SOURCE DATA

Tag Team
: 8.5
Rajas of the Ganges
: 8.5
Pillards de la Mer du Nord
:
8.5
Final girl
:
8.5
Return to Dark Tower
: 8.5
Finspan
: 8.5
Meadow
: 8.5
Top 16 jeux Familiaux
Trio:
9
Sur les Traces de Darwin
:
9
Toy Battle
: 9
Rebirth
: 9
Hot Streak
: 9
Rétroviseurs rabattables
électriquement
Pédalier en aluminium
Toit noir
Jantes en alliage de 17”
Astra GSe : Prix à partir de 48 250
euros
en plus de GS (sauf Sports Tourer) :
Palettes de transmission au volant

==

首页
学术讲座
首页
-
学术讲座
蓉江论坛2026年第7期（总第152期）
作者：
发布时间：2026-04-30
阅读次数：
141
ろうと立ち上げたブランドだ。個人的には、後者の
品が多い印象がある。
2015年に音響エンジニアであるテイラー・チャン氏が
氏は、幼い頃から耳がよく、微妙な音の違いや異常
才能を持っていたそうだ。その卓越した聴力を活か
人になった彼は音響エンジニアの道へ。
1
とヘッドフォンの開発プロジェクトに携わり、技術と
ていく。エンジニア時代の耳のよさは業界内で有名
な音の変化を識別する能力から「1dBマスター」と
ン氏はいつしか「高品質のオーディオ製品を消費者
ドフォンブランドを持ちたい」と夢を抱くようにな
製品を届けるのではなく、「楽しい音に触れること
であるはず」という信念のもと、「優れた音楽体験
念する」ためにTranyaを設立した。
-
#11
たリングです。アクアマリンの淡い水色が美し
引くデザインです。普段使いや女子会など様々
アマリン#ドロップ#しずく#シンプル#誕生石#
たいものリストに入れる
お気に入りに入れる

---

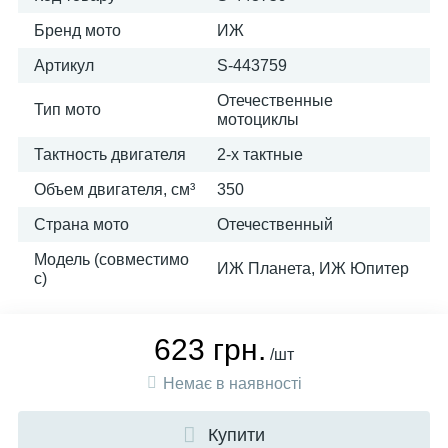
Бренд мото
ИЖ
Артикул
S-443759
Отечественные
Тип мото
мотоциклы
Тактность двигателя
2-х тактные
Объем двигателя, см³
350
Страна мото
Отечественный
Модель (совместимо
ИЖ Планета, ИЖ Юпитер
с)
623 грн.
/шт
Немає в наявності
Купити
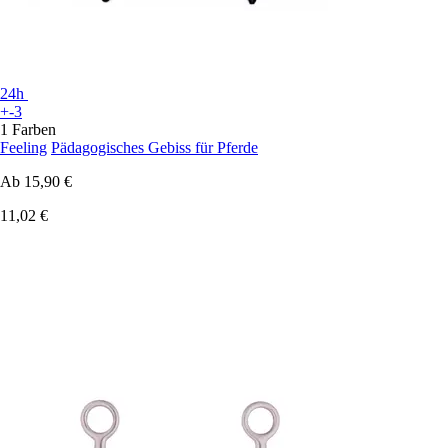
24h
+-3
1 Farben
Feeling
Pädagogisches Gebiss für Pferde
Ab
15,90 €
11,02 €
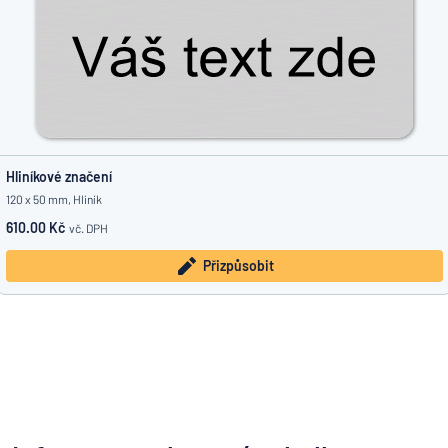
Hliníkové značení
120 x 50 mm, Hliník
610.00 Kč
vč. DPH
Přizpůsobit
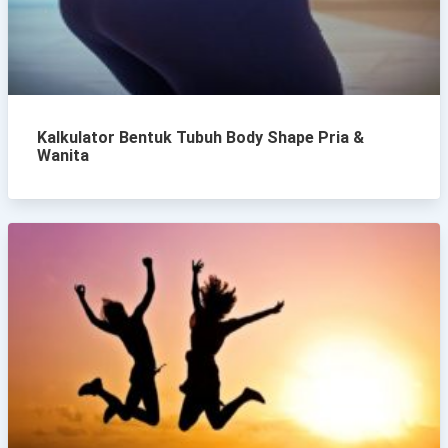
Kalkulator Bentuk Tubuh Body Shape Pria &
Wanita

TRY IT
Each line of the entries above that contains "двигателя" is to be copied.

ANSWER TO THIS TASK
Тактность двигателя
Объем двигателя, см³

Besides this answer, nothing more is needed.